→ The request
Convert every line of the records below into a JSON array of strings, one string per line, omitting blank lines.

→ Dataset rows
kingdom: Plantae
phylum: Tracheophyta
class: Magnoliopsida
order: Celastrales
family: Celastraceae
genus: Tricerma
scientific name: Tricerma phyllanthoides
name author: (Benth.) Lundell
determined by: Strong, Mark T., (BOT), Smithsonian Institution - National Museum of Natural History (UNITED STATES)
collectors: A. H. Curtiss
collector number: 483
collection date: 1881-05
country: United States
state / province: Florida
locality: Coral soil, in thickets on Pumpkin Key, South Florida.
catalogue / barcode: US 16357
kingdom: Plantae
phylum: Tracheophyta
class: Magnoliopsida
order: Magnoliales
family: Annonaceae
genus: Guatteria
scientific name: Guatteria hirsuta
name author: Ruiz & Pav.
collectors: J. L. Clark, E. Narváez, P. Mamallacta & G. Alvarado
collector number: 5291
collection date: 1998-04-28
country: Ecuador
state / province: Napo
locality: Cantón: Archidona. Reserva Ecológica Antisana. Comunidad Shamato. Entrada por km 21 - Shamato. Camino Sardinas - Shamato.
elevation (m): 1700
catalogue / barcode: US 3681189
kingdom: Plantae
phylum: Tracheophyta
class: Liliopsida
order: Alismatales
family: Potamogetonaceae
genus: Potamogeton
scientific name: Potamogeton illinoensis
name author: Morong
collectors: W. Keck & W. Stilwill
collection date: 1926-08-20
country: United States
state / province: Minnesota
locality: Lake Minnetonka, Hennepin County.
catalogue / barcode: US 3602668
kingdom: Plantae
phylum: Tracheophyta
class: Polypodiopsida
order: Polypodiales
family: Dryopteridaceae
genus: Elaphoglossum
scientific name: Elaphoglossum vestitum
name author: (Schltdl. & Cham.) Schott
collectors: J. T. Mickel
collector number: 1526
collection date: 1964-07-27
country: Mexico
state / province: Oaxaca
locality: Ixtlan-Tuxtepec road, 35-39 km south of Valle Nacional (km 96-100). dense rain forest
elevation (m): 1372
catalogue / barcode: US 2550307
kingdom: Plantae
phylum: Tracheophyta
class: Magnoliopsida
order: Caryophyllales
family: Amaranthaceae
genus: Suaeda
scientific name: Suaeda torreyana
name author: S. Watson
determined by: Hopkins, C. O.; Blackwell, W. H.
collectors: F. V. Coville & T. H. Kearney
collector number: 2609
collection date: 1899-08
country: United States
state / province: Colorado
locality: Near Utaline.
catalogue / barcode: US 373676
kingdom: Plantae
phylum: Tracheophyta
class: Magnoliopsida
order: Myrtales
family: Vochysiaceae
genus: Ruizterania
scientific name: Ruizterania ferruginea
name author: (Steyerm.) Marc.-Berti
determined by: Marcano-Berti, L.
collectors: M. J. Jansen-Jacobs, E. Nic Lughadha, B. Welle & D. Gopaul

→ The solution
[
  "kingdom: Plantae",
  "phylum: Tracheophyta",
  "class: Magnoliopsida",
  "order: Celastrales",
  "family: Celastraceae",
  "genus: Tricerma",
  "scientific name: Tricerma phyllanthoides",
  "name author: (Benth.) Lundell",
  "determined by: Strong, Mark T., (BOT), Smithsonian Institution - National Museum of Natural History (UNITED STATES)",
  "collectors: A. H. Curtiss",
  "collector number: 483",
  "collection date: 1881-05",
  "country: United States",
  "state / province: Florida",
  "locality: Coral soil, in thickets on Pumpkin Key, South Florida.",
  "catalogue / barcode: US 16357",
  "kingdom: Plantae",
  "phylum: Tracheophyta",
  "class: Magnoliopsida",
  "order: Magnoliales",
  "family: Annonaceae",
  "genus: Guatteria",
  "scientific name: Guatteria hirsuta",
  "name author: Ruiz & Pav.",
  "collectors: J. L. Clark, E. Narváez, P. Mamallacta & G. Alvarado",
  "collector number: 5291",
  "collection date: 1998-04-28",
  "country: Ecuador",
  "state / province: Napo",
  "locality: Cantón: Archidona. Reserva Ecológica Antisana. Comunidad Shamato. Entrada por km 21 - Shamato. Camino Sardinas - Shamato.",
  "elevation (m): 1700",
  "catalogue / barcode: US 3681189",
  "kingdom: Plantae",
  "phylum: Tracheophyta",
  "class: Liliopsida",
  "order: Alismatales",
  "family: Potamogetonaceae",
  "genus: Potamogeton",
  "scientific name: Potamogeton illinoensis",
  "name author: Morong",
  "collectors: W. Keck & W. Stilwill",
  "collection date: 1926-08-20",
  "country: United States",
  "state / province: Minnesota",
  "locality: Lake Minnetonka, Hennepin County.",
  "catalogue / barcode: US 3602668",
  "kingdom: Plantae",
  "phylum: Tracheophyta",
  "class: Polypodiopsida",
  "order: Polypodiales",
  "family: Dryopteridaceae",
  "genus: Elaphoglossum",
  "scientific name: Elaphoglossum vestitum",
  "name author: (Schltdl. & Cham.) Schott",
  "collectors: J. T. Mickel",
  "collector number: 1526",
  "collection date: 1964-07-27",
  "country: Mexico",
  "state / province: Oaxaca",
  "locality: Ixtlan-Tuxtepec road, 35-39 km south of Valle Nacional (km 96-100). dense rain forest",
  "elevation (m): 1372",
  "catalogue / barcode: US 2550307",
  "kingdom: Plantae",
  "phylum: Tracheophyta",
  "class: Magnoliopsida",
  "order: Caryophyllales",
  "family: Amaranthaceae",
  "genus: Suaeda",
  "scientific name: Suaeda torreyana",
  "name author: S. Watson",
  "determined by: Hopkins, C. O.; Blackwell, W. H.",
  "collectors: F. V. Coville & T. H. Kearney",
  "collector number: 2609",
  "collection date: 1899-08",
  "country: United States",
  "state / province: Colorado",
  "locality: Near Utaline.",
  "catalogue / barcode: US 373676",
  "kingdom: Plantae",
  "phylum: Tracheophyta",
  "class: Magnoliopsida",
  "order: Myrtales",
  "family: Vochysiaceae",
  "genus: Ruizterania",
  "scientific name: Ruizterania ferruginea",
  "name author: (Steyerm.) Marc.-Berti",
  "determined by: Marcano-Berti, L.",
  "collectors: M. J. Jansen-Jacobs, E. Nic Lughadha, B. Welle & D. Gopaul"
]